Fiziksel Tıp ve Rehabilitasyon Uzmanı Dr. Tuncay Çakır, güzellik merkezlerinde kök hücrelerini canlandırması, bölgesel kan dolaşımını artırması amacıyla cilde uygulanan hastanın kendi kanını alıp, belli aşamalardan geçtikten sonra pıhtılaşma hücrelerine ayırarak hastaya yeniden verilmesi yöntemini dizlerinde kireçlenme rahatsızlığı bulunan hastalara uygulamaya başladıklarını söyledi.
Eğitim ve Araştırma Hastanesi'nde yaklaşık 6 ay önce başladıkları uygulama kapsamında 7 hastanın tedavi edildiğini anlatan Çakır, 6 hastadan olumlu yanıt aldıklarını, bir hastada ise yüzde 25 oranında iyileşme sağlandığını ifade etti.
Dizinde kireçlenme problemi yaşayan hasta üzerinde önce bir araştırma yaptıklarını, kanında pıhtılaşma bozukluklarının olup olmadığını incelediklerini anlatan Çakır, şöyle konuştu:
''Testler olumlu çıktığında hastanın kolundan özel iki tüpe kan alıyoruz. Tüplerdeki kanı vakit kaybetmeden özel cihazla ayrıştırıyoruz. Yüksek hızda 10 dakika süren ayrıştırma ile hastanın kendi kanındaki beyaz hücreler, kırmızı kan hücreleri ve pıhtılaşma hücreleri ayrılıyor. Pıhtılaşma hücrelerinden bir miktar alıp, hastanın dizine enjekte ediyoruz.''
Uygulamanın birer hafta ara ile iki aşamada gerçekleştirdiklerini söyleyen Çakır, özellikle ikinci aşamanın ardından hastanın ağrılarında ciddi oranda azalma olduğunu ve yaşam kalitesinin düzeldiğini bildirdi.

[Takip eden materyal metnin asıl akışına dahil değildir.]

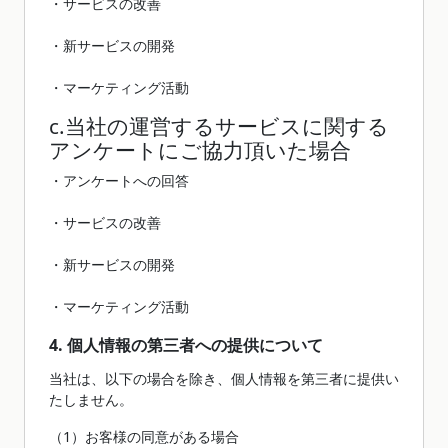
・サービスの改善
・新サービスの開発
・マーケティング活動
c.当社の運営するサービスに関する
アンケートにご協力頂いた場合
・アンケートへの回答
・サービスの改善
・新サービスの開発
・マーケティング活動
4. 個人情報の第三者への提供について
当社は、以下の場合を除き、個人情報を第三者に提供い
たしません。
（1）お客様の同意がある場合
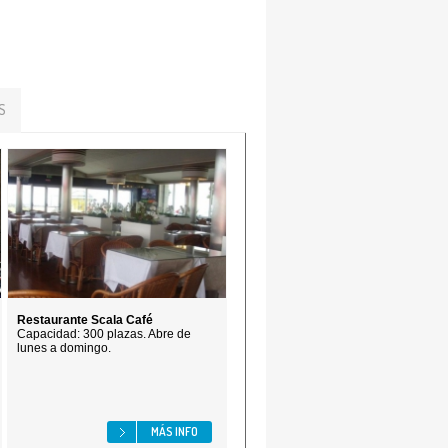
S
Restaurante Scala Café
Capacidad: 300 plazas. Abre de
lunes a domingo.
MÁS INFO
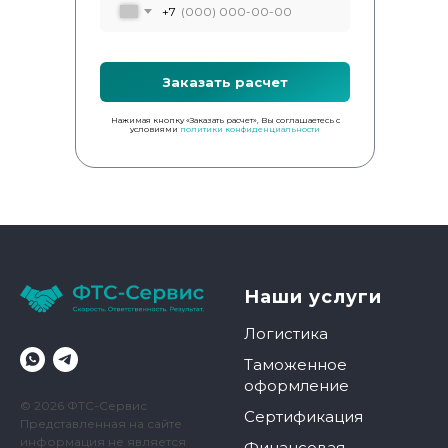
+7
Заказать расчет
Нажимая кнопку «Заказать расчет», Вы соглашаетесь с
условиями
политики конфиденциальности
Наши услуги
Логистика
Таможенное
оформление
© 2026 ФТС-Сервис
Сертификация
Представленная на сайте
информация не является
Финансовая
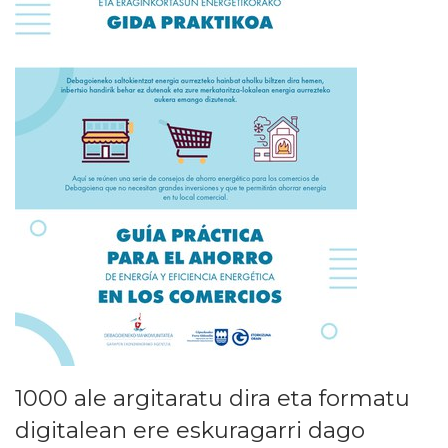
1000 ale argitaratu dira eta formatu
digitalean ere eskuragarri dago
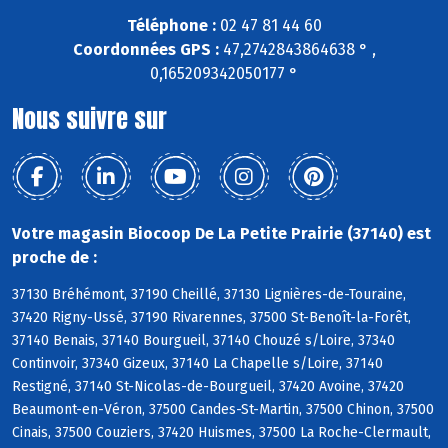
Téléphone :
02 47 81 44 60
Coordonnées GPS :
47,2742843864638 ° ,
0,165209342050177 °
Nous suivre sur
Votre magasin Biocoop De La Petite Prairie (37140) est
proche de :
37130 Bréhémont, 37190 Cheillé, 37130 Lignières-de-Touraine,
37420 Rigny-Ussé, 37190 Rivarennes, 37500 St-Benoît-la-Forêt,
37140 Benais, 37140 Bourgueil, 37140 Chouzé s/Loire, 37340
Continvoir, 37340 Gizeux, 37140 La Chapelle s/Loire, 37140
Restigné, 37140 St-Nicolas-de-Bourgueil, 37420 Avoine, 37420
Beaumont-en-Véron, 37500 Candes-St-Martin, 37500 Chinon, 37500
Cinais, 37500 Couziers, 37420 Huismes, 37500 La Roche-Clermault,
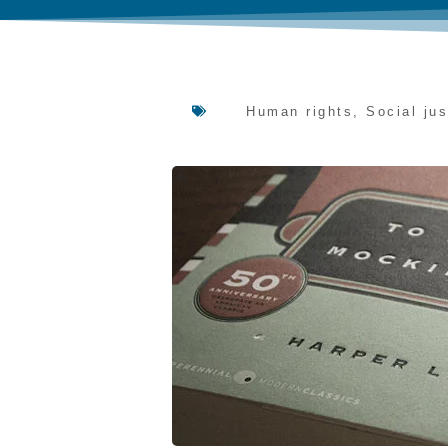
Human rights
,
Social jus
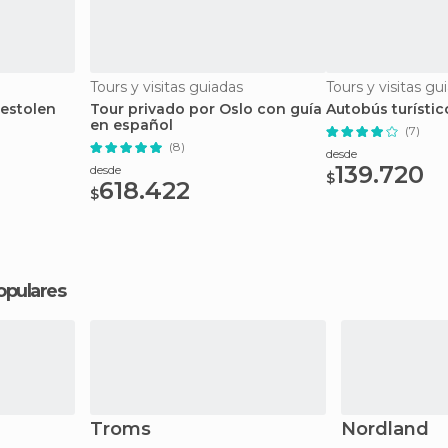
Tours y visitas guiadas
Tours y visitas gu
estolen
Tour privado por Oslo con guía
Autobús turístic
en español
(7)
(8)
desde
139.720
desde
$
618.422
$
opulares
Troms
Nordland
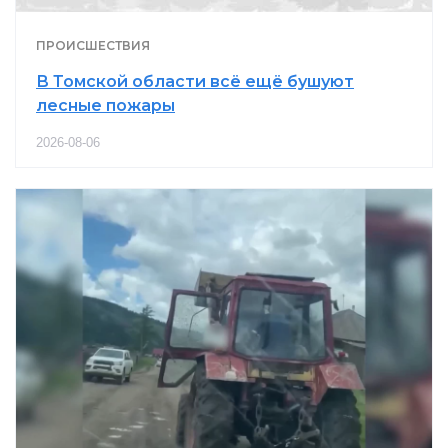
ПРОИСШЕСТВИЯ
В Томской области всё ещё бушуют
лесные пожары
2026-08-06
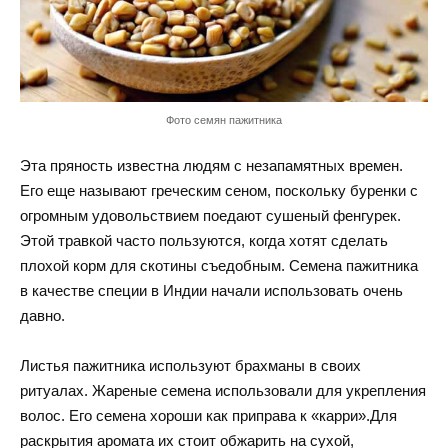
Фото семян пажитника
Эта пряность известна людям с незапамятных времен.
Его еще называют греческим сеном, поскольку буренки с
огромным удовольствием поедают сушеный фенгурек.
Этой травкой часто пользуются, когда хотят сделать
плохой корм для скотины съедобным. Семена пажитника
в качестве специи в Индии начали использовать очень
давно.
Листья пажитника используют брахманы в своих
ритуалах. Жареные семена использовали для укрепления
волос. Его семена хороши как приправа к «карри».Для
раскрытия аромата их стоит обжарить на сухой,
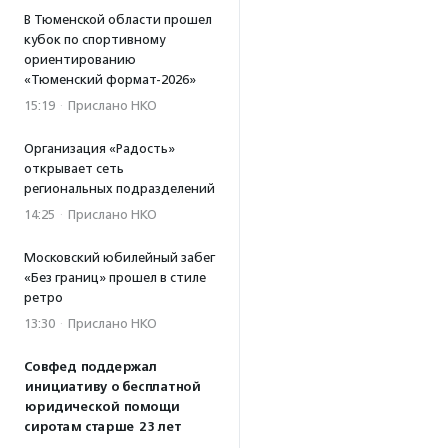
В Тюменской области прошел
кубок по спортивному
ориентированию
«Тюменский формат-2026»
15:19
·
Прислано НКО
Организация «Радость»
открывает сеть
региональных подразделений
14:25
·
Прислано НКО
Московский юбилейный забег
«Без границ» прошел в стиле
ретро
13:30
·
Прислано НКО
Совфед поддержал
инициативу о бесплатной
юридической помощи
сиротам старше 23 лет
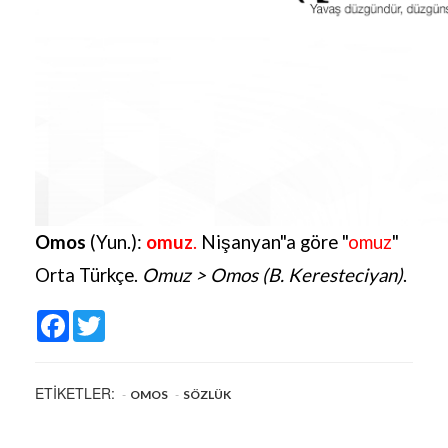
Omos
(Yun.):
omuz
.
Nişanyan"a göre "
omuz
"
Orta Türkçe.
Omuz > Omos (B. Keresteciyan)
.
Facebook
Twitter
ETİKETLER:
OMOS
SÖZLÜK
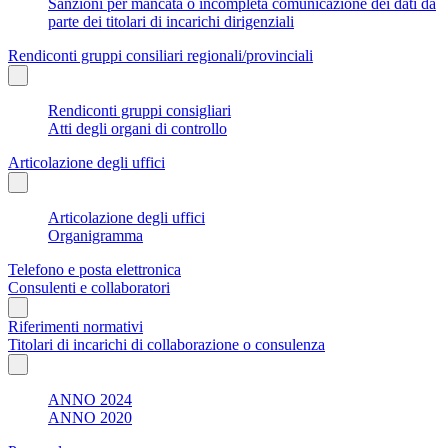
Sanzioni per mancata o incompleta comunicazione dei dati da
parte dei titolari di incarichi dirigenziali
Rendiconti gruppi consiliari regionali/provinciali
Rendiconti gruppi consigliari
Atti degli organi di controllo
Articolazione degli uffici
Articolazione degli uffici
Organigramma
Telefono e posta elettronica
Consulenti e collaboratori
Riferimenti normativi
Titolari di incarichi di collaborazione o consulenza
ANNO 2024
ANNO 2020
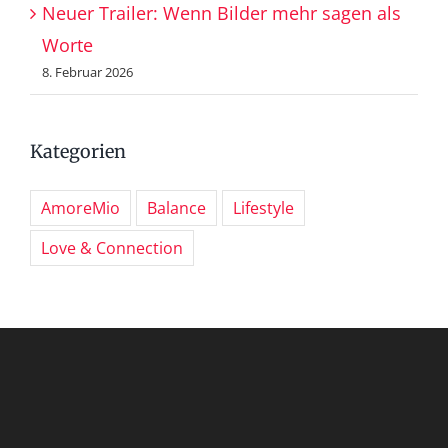
Neuer Trailer: Wenn Bilder mehr sagen als
Worte
8. Februar 2026
Kategorien
AmoreMio
Balance
Lifestyle
Love & Connection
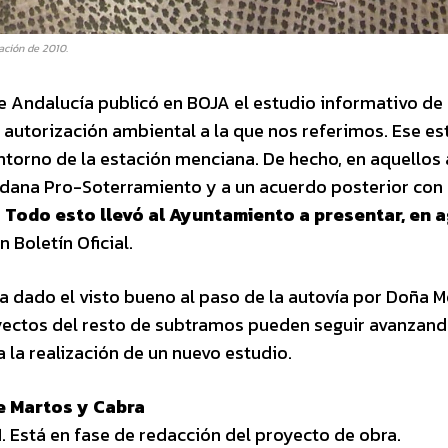
ación de 2010.
e Andalucía publicó en BOJA el estudio informativo de 
a autorización ambiental a la que nos referimos. Ese es
ntorno de la estación menciana. De hecho, en aquellos
dadana Pro-Soterramiento y a un acuerdo posterior con 
.
Todo esto llevó al Ayuntamiento a presentar, en 
 Boletín Oficial.
 dado el visto bueno al paso de la autovía por Doña M
oyectos del resto de subtramos pueden seguir avanzan
 la realización de un nuevo estudio.
e Martos y Cabra
. Está en fase de redacción del proyecto de obra.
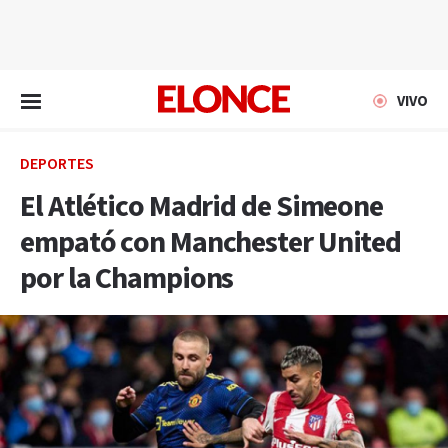
EN VIVO
VIVO
DEPORTES
El Atlético Madrid de Simeone
empató con Manchester United
por la Champions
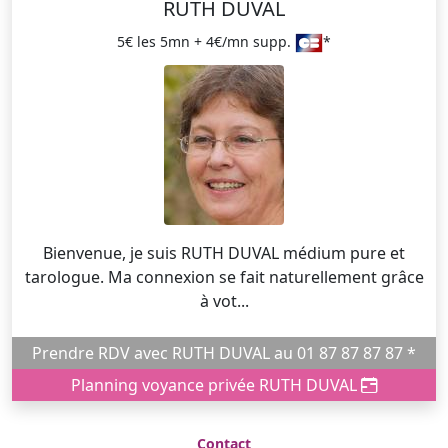
RUTH DUVAL
5€ les 5mn + 4€/mn supp.
*
Bienvenue, je suis RUTH DUVAL médium pure et
tarologue. Ma connexion se fait naturellement grâce
à vot...
Prendre RDV avec RUTH DUVAL au 01 87 87 87 87 *
Planning voyance privée RUTH DUVAL
Contact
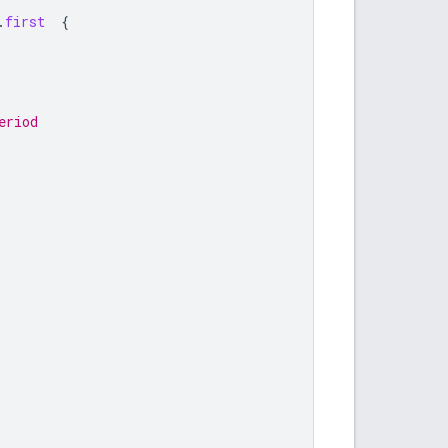
.
first
{
eriod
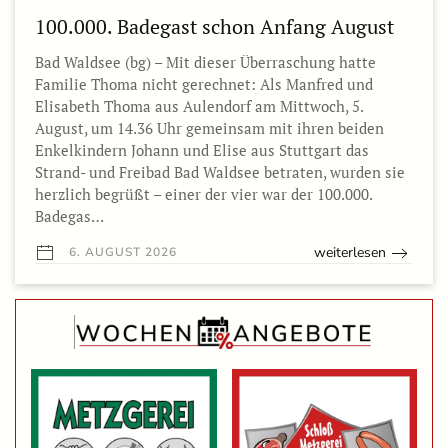
100.000. Badegast schon Anfang August
Bad Waldsee (bg) – Mit dieser Überraschung hatte
Familie Thoma nicht gerechnet: Als Manfred und
Elisabeth Thoma aus Aulendorf am Mittwoch, 5.
August, um 14.36 Uhr gemeinsam mit ihren beiden
Enkelkindern Johann und Elise aus Stuttgart das
Strand- und Freibad Bad Waldsee betraten, wurden sie
herzlich begrüßt – einer der vier war der 100.000.
Badegas…
weiterlesen
6. AUGUST 2026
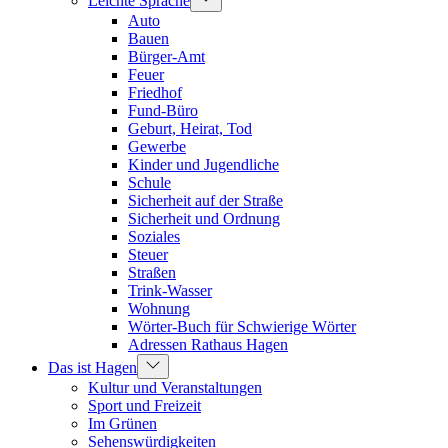
Leichte Sprache
Auto
Bauen
Bürger-Amt
Feuer
Friedhof
Fund-Büro
Geburt, Heirat, Tod
Gewerbe
Kinder und Jugendliche
Schule
Sicherheit auf der Straße
Sicherheit und Ordnung
Soziales
Steuer
Straßen
Trink-Wasser
Wohnung
Wörter-Buch für Schwierige Wörter
Adressen Rathaus Hagen
Das ist Hagen
Kultur und Veranstaltungen
Sport und Freizeit
Im Grünen
Sehenswürdigkeiten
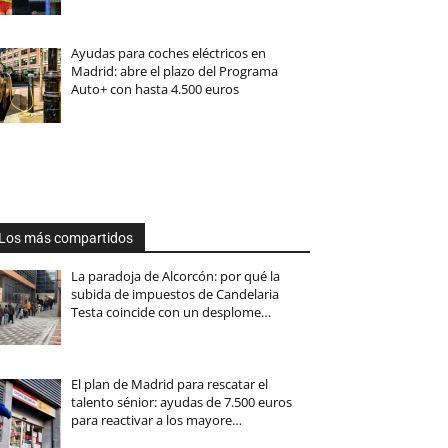
Ayudas para coches eléctricos en
Madrid: abre el plazo del Programa
Auto+ con hasta 4.500 euros
Los más compartidos
La paradoja de Alcorcón: por qué la
subida de impuestos de Candelaria
Testa coincide con un desplome…
El plan de Madrid para rescatar el
talento sénior: ayudas de 7.500 euros
para reactivar a los mayore…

Uygulama ile dizlerdeki kök hücrelerini yeniden canlandırdıklarını dile getiren Çakır, ''Bölgedeki kök hücrelerini uyararak yeniden kıkırdak yapımına yardımcı oluyoruz. Bölgesel kan dolaşımını artırıp, oradaki ölü dokuyu uzaklaştırıyor ve hastanın yeniden kıkırdağına sahip olmasını sağlıyoruz'' diye konuştu.
Dizinde kireçlenme olan hastaların yürümekte zorluk çektiklerini ve hastalara protez önerildiğini hatırlatan Çakır, kandaki gizemli güç ile hastanın bacaklarını proteze gitmeden kurtarabildiklerini ifade etti. Ayrıca hastanın yaşam kalitesini de artırdıklarını kaydeden Çakır, ''Daha önce yürümekte zorluk çeken, sürekli ağrılarla boğuşan hastalarımız, uygulamanın ardından günlük yaşam aktivitelerini rahatlıkla yapabiliyor ve daha kaliteli bir yaşama sahip oluyor'' dedi.
Ayrıca hastaya kendi kanını verdikleri için de herhangi bir alerji riskinin bulunmadığına işaret eden Çakır, tedavi yönteminin daha güvenli olduğunu belirtti.
Tedavinin maliyetinin de yüksek olmadığını dile getiren Çakır, sadece özel tüpleri hastanın kendisinin aldığını, diğer uygulamaların ise hastanede yapıldığını kaydetti. Çakır, tüplerin ise yaklaşık 240 lira civarında olduğunu bildirdi.